= Dhulsiras =

Urbanised village in Delhi, India

Dhool Siras or Dhul Siras is a village which is located in South-West Delhi district of National Capital Territory of Delhi, India. Dhool Siras is an urbanised village as per Delhi government's notification u/s 507. It is bounded by Dwarka Sector 25 in the East, Village Chawla in the west, Dwarka sector 19 in the North and Bamnoli Village in South.

It has a total area of 72 acre and is surrounded by Lal Dora road. The settlement of Dhool Siras dates back to around 1100 AD, after it has separated from village Bharthal. It is one of the most peaceful villages in Delhi with high literacy rate and very low crime rate with about 2250 registered voters.
The main source of income for the people of Dhool Siras is agriculture, Grocery Stores, Services and rent from warehouses of retail stores.

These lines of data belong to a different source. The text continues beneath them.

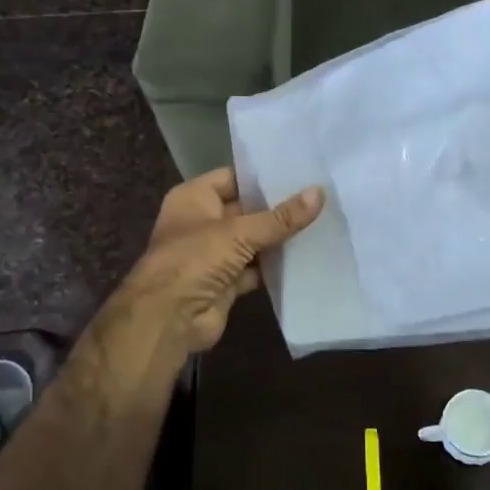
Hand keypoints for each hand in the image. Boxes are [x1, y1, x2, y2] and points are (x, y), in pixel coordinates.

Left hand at [111, 167, 324, 354]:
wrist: (168, 319)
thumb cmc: (194, 259)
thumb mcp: (239, 232)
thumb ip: (280, 217)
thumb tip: (320, 193)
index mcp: (194, 198)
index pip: (233, 177)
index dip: (262, 176)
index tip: (300, 170)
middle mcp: (201, 222)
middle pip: (245, 210)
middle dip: (277, 208)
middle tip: (320, 196)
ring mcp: (212, 254)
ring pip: (252, 241)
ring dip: (278, 239)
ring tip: (321, 222)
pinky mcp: (225, 283)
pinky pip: (255, 269)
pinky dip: (274, 267)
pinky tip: (306, 257)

The Delhi Development Authority has various plans around the village including a golf course on the northern side of the village. A new diplomatic enclave is also planned near the village with a greater number of embassies than Chanakyapuri. The recently inaugurated Yasho Bhumi India International Convention & Expo Center for hosting exhibitions, trade fairs, and national and international summits, planned on an area of 221.37 acres, in Sector 25 will commence near the village in the near future. Phase one of the IICC will be completed in December 2023. The Airport Express (Orange Line) of Delhi Metro will extend its services to the IICC, also to benefit the village in the near future.

Apart from Metro Station (Sector 21, 4 km from Dhool Siras), International Airport (15 minutes via road or 10 minutes via road and Airport Express Metro), an inter-state bus terminal is also planned in Sector 26, Dwarka (approx. 3 km). The Dwarka Expressway will also directly benefit the residents near of Dhool Siras, which will connect Dwarka to Gurugram.